En Chile, el rechazo a la originalidad política es una actitud intelectual que se hereda de dos visiones formalmente antagónicas pero que en realidad tienen la misma cuna: para unos, es la Europa culta, elitaria, aristocrática la que ha agotado todas las nociones políticas. Para los otros, son los lacayos de esa misma Europa los que merced a su miseria culta han construido la última palabra en política.
Por eso es que lo que está ocurriendo con Lagos-Frei ni siquiera se barrunta como el hito real que anuncia ser.
Desde Sorel hasta Aldo Moro, pasando por Antonio Gramsci, ha existido la idea y la esperanza de lograr un bloque histórico que reúna sociológica, cultural, valórica y políticamente, a la diversidad progresista contra la amenaza del Leviatán Moderno, que ya no proviene del Estado sino de los poderes privados. Nunca esa idea de aunamiento substancial se había visto tan plasmada como hoy en Chile después de las primarias. Y ninguna duda cabe que hoy los principales líderes y protagonistas de esa nueva peculiaridad chilena son Eduardo Frei y Ricardo Lagos. ¡Que Dios los salve de sus respectivos partidos!
Notas
(1) El concepto “modelo” debe ser usado con ciertas cautelas.
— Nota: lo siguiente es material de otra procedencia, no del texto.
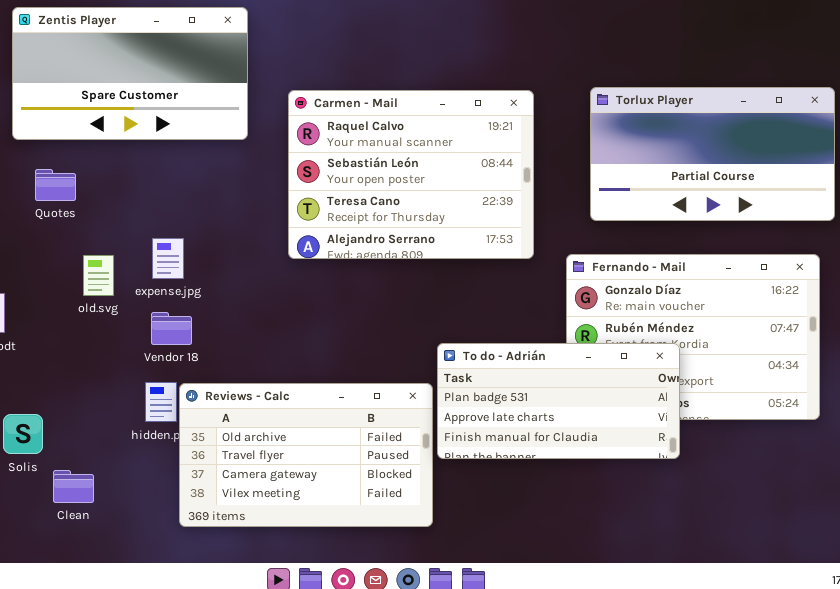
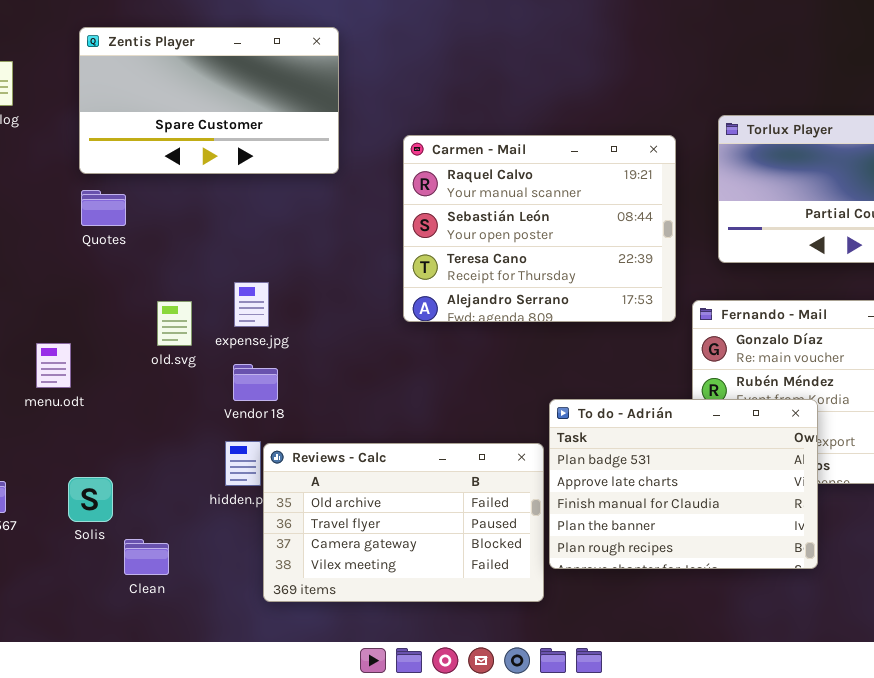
Carmen - Mail: [288,90,534,259] -> [403,135,676,322], moved
Quotes: [35,169,76,201] -> [81,190,126,226], moved
To do - Adrián: [437,343,680,459] -> [549,399,818,569], resized

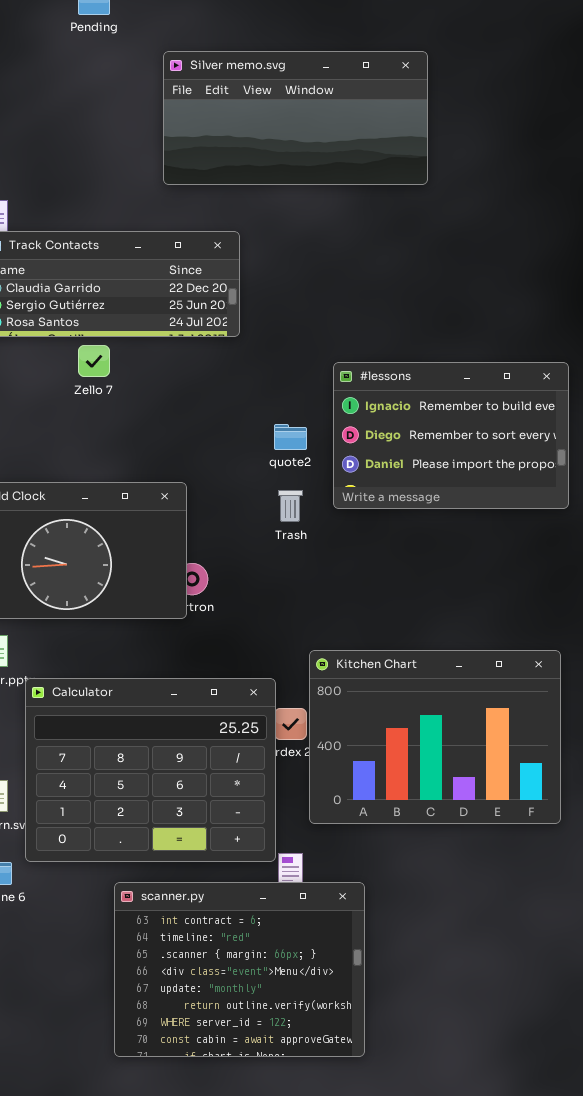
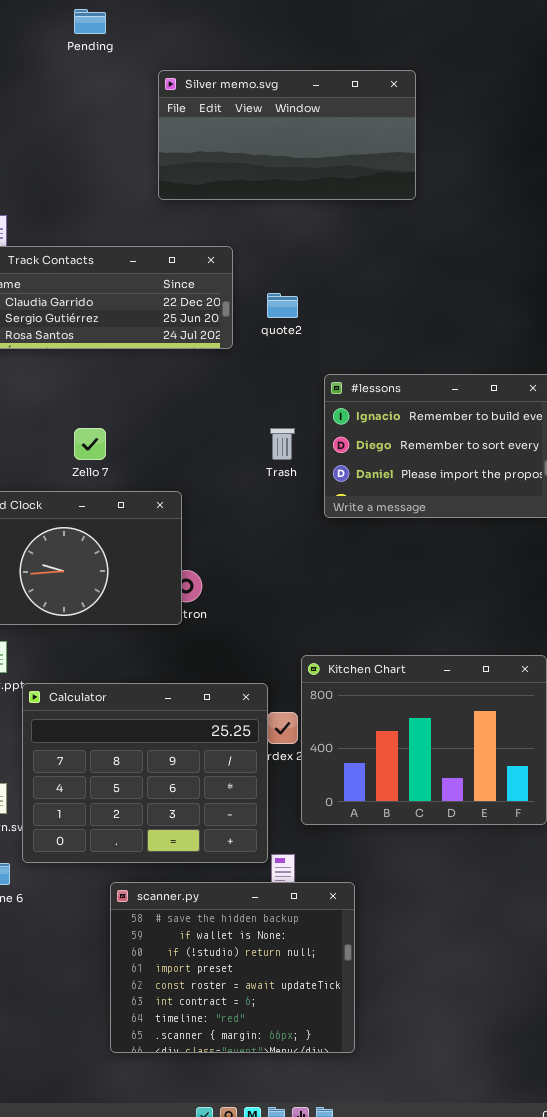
Zello 7: [78,345,110,377] -> [74,428,106,460], moved
quote2: [274,424,307,450] -> [267,293,298,318], moved
Trash: [278,490,303,522] -> [270,428,295,460], moved
scanner.py: [114,882,365,1057] -> [110,882,355,1053], scrolled up 5 rows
Un modelo presupone al menos dos cuestiones: que es más o menos integral, un todo que articula armónicamente sus partes y que esa integralidad ha sido preconcebida, ideada en términos gruesos, antes de implementarla. Ambas precondiciones no son absolutamente precisas en el “modelo” chileno. Este más bien se fue construyendo “espontáneamente” a partir de la puesta en práctica de determinadas políticas económicas congruentes a concepciones de una particular teoría económica.
(2) El “modelo” pretendía sortear esta limitación a través de una vasta red de créditos al consumo. Pero como se ha visto en la actual crisis – y a propósito de ella – ese recurso también flaquea.
(3) El llamado “desencanto de la gente con la política” está muy relacionado a este tipo de situaciones. Pese a la novísima filosofía que afirma que a la gente le importan las “cosas concretas” y que gana adeptos por doquier, la verdad es que la gente tiene su propia “filosofía ingenua”, su “sentido común” que incluye, no necesariamente como discurso explícito, una percepción acerca del funcionamiento de la sociedad. Pues bien, desde hace bastante tiempo a esta parte, la ciudadanía está bombardeada por informaciones que hablan de un universo globalizado y de un Chile globalizado y en donde los hechos transcurren con ausencia de lo nacional – incluso dentro de la nación -. Así es natural que se observe con indiferencia y/o desconfianza a la política y a las instancias que se supone sintetizan el poder de lo nacional. ¿Qué sentido puede tener la política y sus instituciones para el gran público si la idea que arrojan hechos que van desde los ataques a Servia, la compra de grandes empresas chilenas por transnacionales, a pesar de resistencias desde el propio poder político, hasta la detención de Pinochet en Londres, es que – parafraseando a Kundera – el poder y las decisiones están en otra parte.